El que tenga oídos para oír, que oiga

1Cor. 15, 35-37.42-49
Sal. 55
Lc. 8, 4-15

‘El que tenga oídos para oír, que oiga’. ¿Estáis oyendo lo que os digo? ¿Me estáis escuchando? Así exclamó Jesús cuando terminó de decirles la parábola. Una llamada de atención.
Nos podemos quedar embobados sin saber ni donde estamos ni lo que oímos. Nos pasa a veces. Nos puede pasar cuando escuchamos la Palabra de Dios. Porque es una parábola que hemos escuchado tantas veces, que hasta nos la sabemos de memoria; porque decimos que estamos ante una de las páginas más bellas del evangelio; porque tenemos la tentación de pensar qué bien le vendría a los demás, y pensamos en éste o aquel a quien nosotros decimos eso es para él; porque al final podemos ser esa tierra árida y pisoteada que no vale para que sea sembrada en ella la semilla.
Jesús nos grita y nos llama la atención. Jesús me llama la atención a mí mismo que tengo que explicar la Palabra a los demás y también me puedo quedar embobado pensando sólo en lo que puedo o tengo que decirle a los otros. Tengo yo que escucharla primero que nada para mí mismo si no quiero ser también esa tierra estéril que no da fruto.
Ya todos sabemos el significado de la parábola y la explicación nos la ha dado Jesús mismo. No podemos decir que no sabemos lo que el Señor nos está diciendo y pidiendo. Y lo primero que nos está pidiendo es que seamos esa tierra buena. Busquemos entonces la manera de ser esa tierra buena en la que plantada la semilla da la posibilidad de dar fruto al ciento por uno.
Para disponer esa tierra tenemos que hacer como todo buen labrador. Labrar debidamente la tierra y abonarla. No se planta la semilla en una tierra llena de cardos. Hay que ver cuántos trabajos realiza el buen agricultor para preparar la tierra esperando que dé buena cosecha.
¿Cómo hacerlo nosotros con esa tierra de nuestra vida? Pidamos la fuerza del Espíritu. Dejemos actuar al Espíritu en nosotros.
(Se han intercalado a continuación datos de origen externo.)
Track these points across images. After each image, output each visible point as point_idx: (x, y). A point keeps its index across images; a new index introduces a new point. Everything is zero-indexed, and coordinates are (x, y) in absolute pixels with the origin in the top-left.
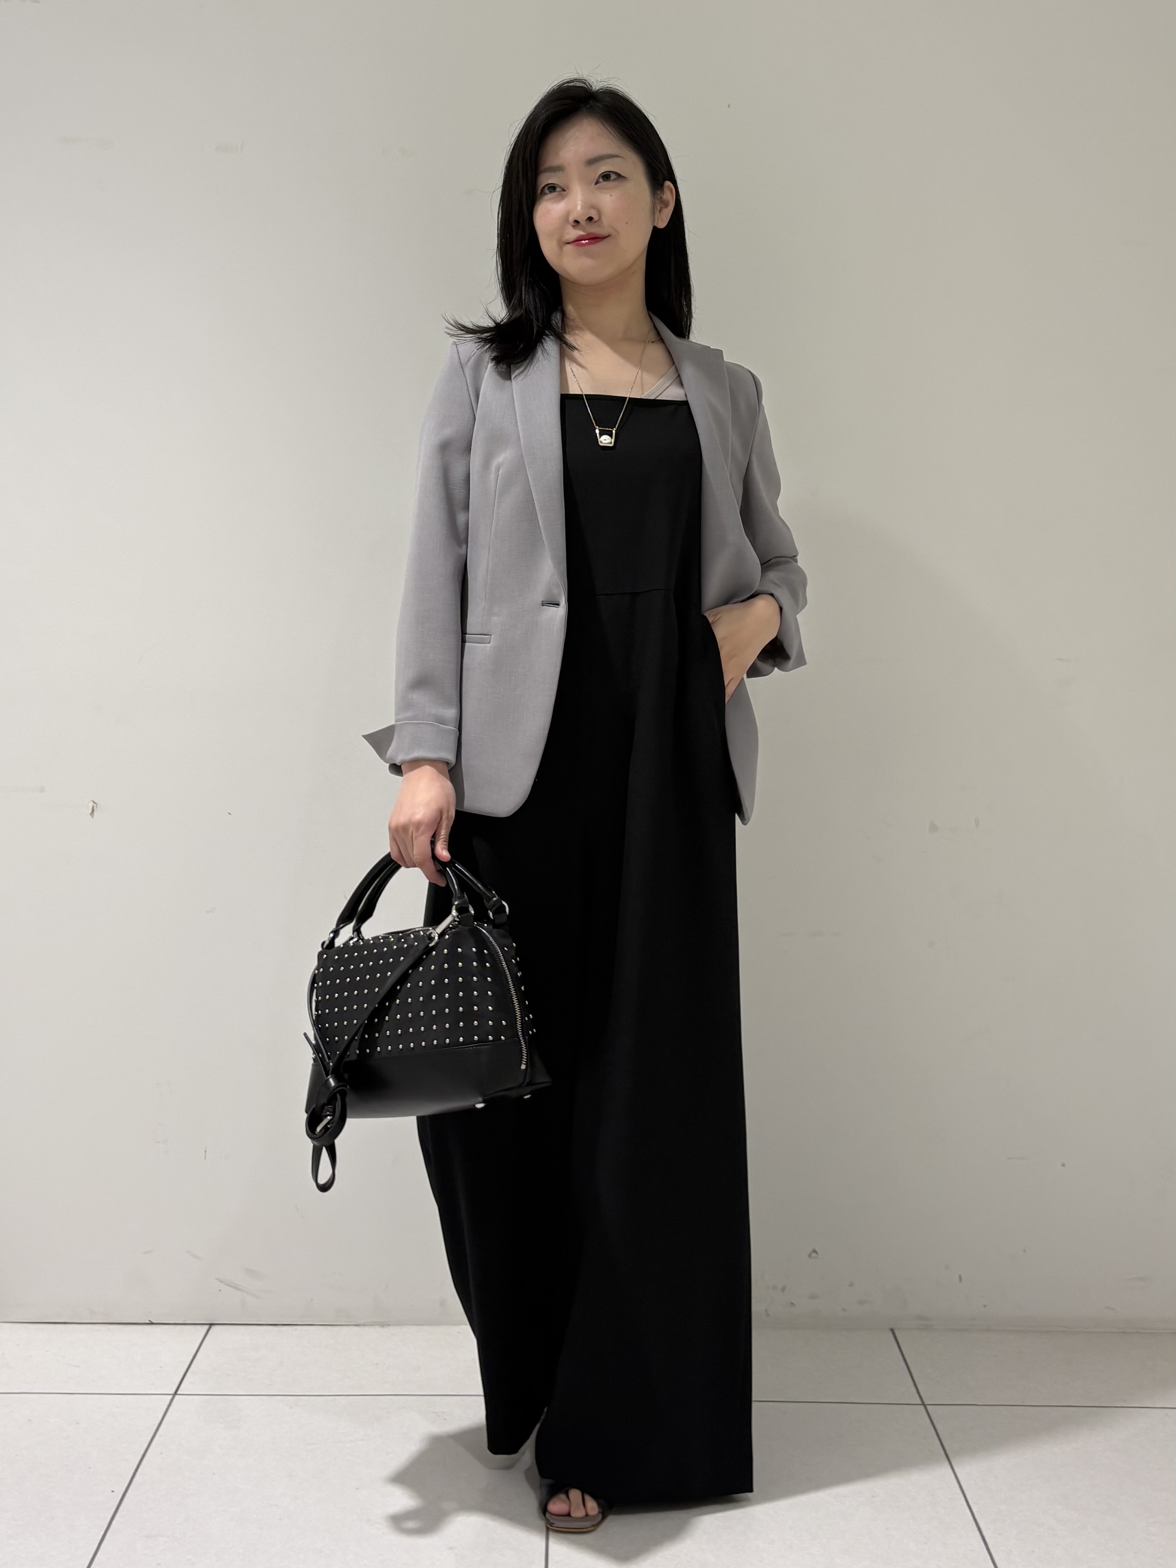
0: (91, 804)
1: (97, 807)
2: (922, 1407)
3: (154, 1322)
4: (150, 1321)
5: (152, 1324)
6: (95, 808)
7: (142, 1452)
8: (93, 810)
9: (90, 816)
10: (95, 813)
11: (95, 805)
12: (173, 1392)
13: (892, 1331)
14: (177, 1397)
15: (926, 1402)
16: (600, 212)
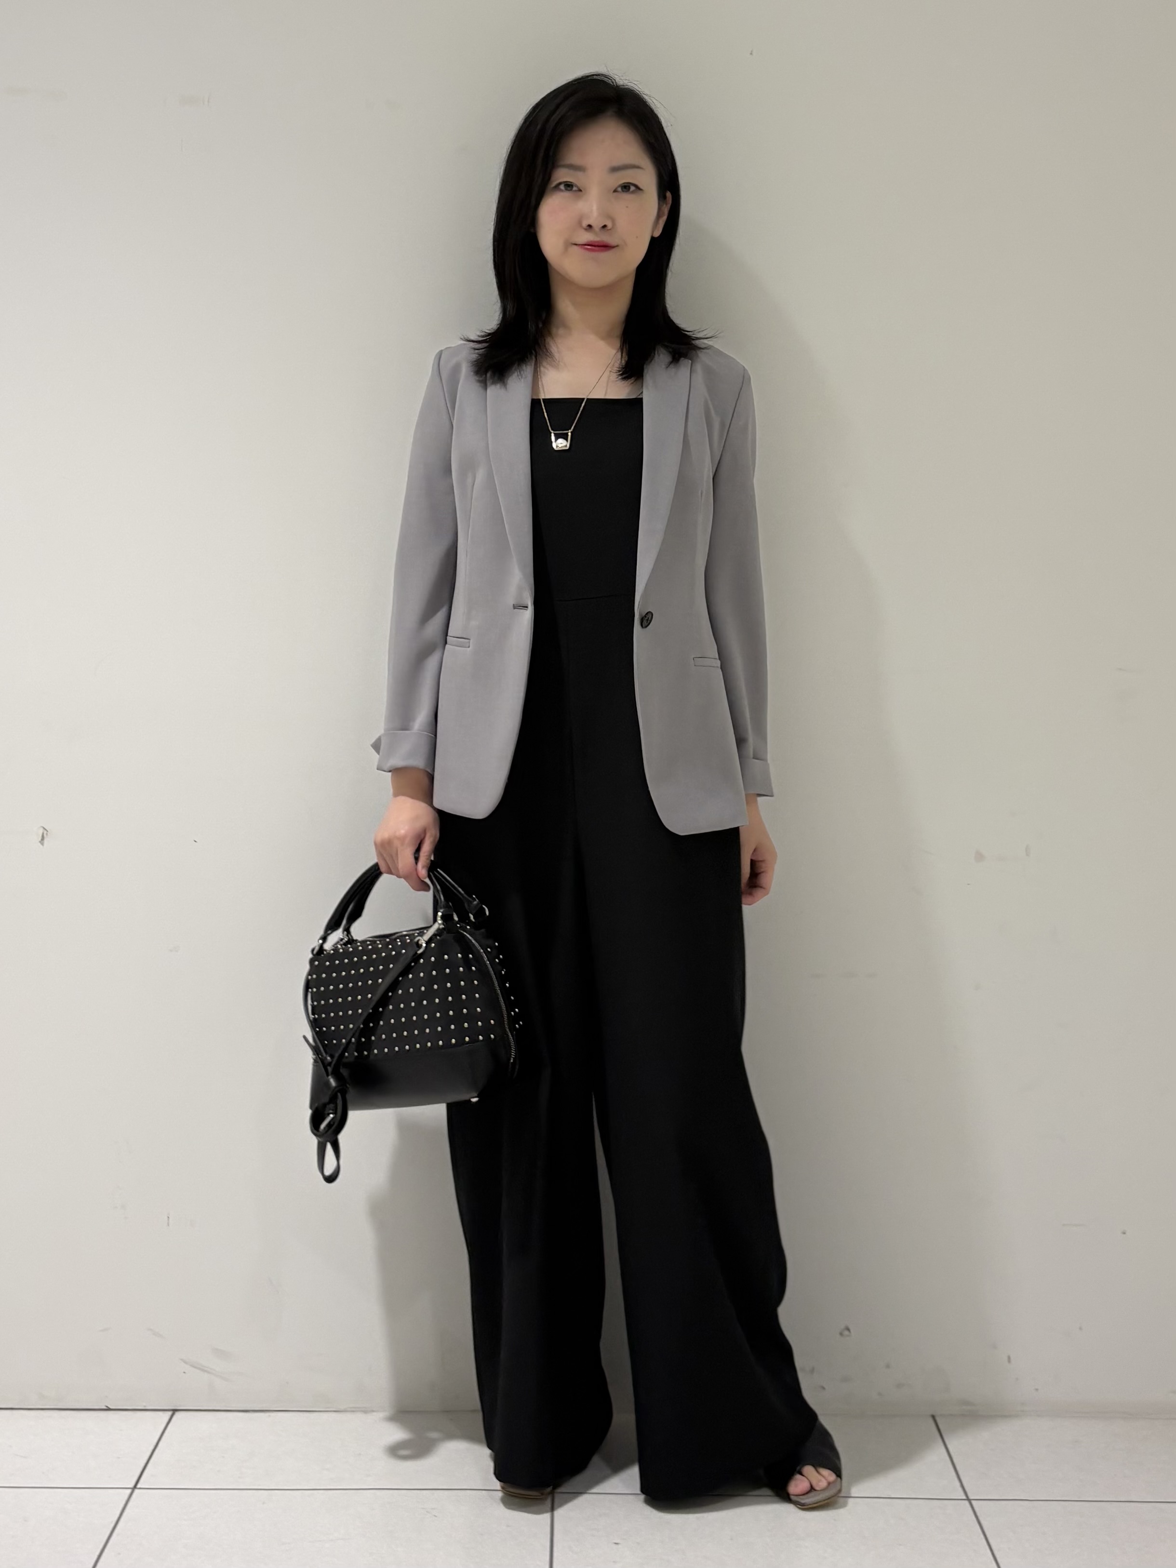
0: (41, 831)
1: (47, 834)
2: (967, 1503)
3: (111, 1407)
4: (107, 1407)
5: (108, 1409)
6: (45, 835)
7: (98, 1553)
8: (43, 838)
9: (39, 844)
10: (45, 841)
11: (45, 832)
12: (132, 1485)
13: (933, 1417)
14: (136, 1491)
15: (971, 1498)
16: (613, 221)
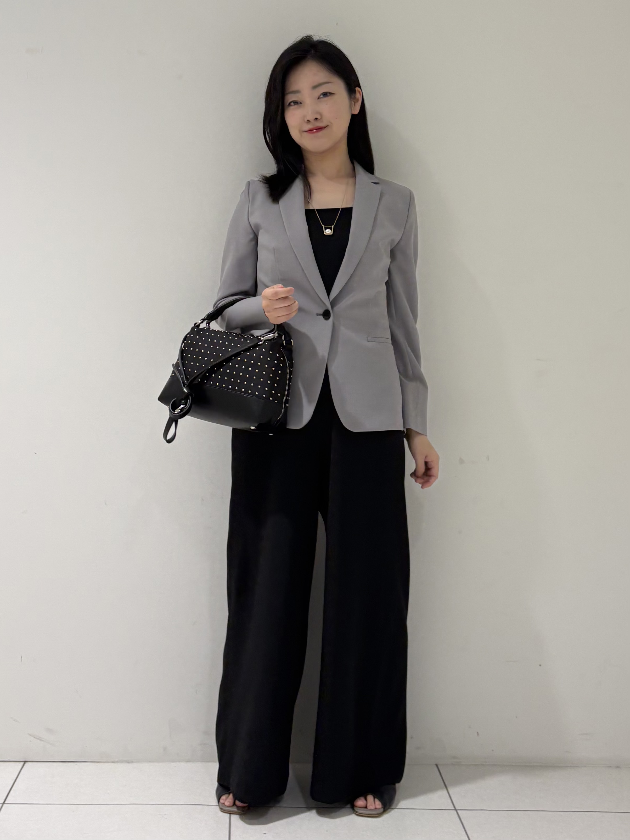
2: (455, 812)
12: (2, 802)
13: (437, 766)
14: (5, 805)
15: (457, 808)
16: (321, 115)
Que sea El quien labre la tierra de nuestra vida y la predisponga debidamente para dar fruto.
El Espíritu es el que nos purifica para que tengamos un corazón limpio y abierto a la semilla de la Palabra de Dios.
El Espíritu es el que nos fortalece frente a las tentaciones del maligno que quiere arrancar con sus seducciones esa buena semilla o quiere plantar la mala semilla de la cizaña en nosotros.
El Espíritu es el que nos hace ver los obstáculos que puedan haber en nuestra vida con tantas seducciones y apegos que lastran nuestro corazón impidiéndole que vaya hacia Dios.
El Espíritu poda en nosotros todas esas ramas innecesarias que nos distraen, nos quitan fuerza, en tantos entretenimientos que nos hacen oídos sordos a esa palabra, que nos adormecen y nos ciegan.
Es necesario ponernos en una actitud de oración, de escucha, de apertura del corazón. Si es el Señor el que nos habla, hemos de escucharle, hemos de entrar en diálogo con El, hemos de dejarnos conducir por El.
Danos, Señor, tu Espíritu de Sabiduría para que aprenda a saborear la riqueza maravillosa de tu Palabra.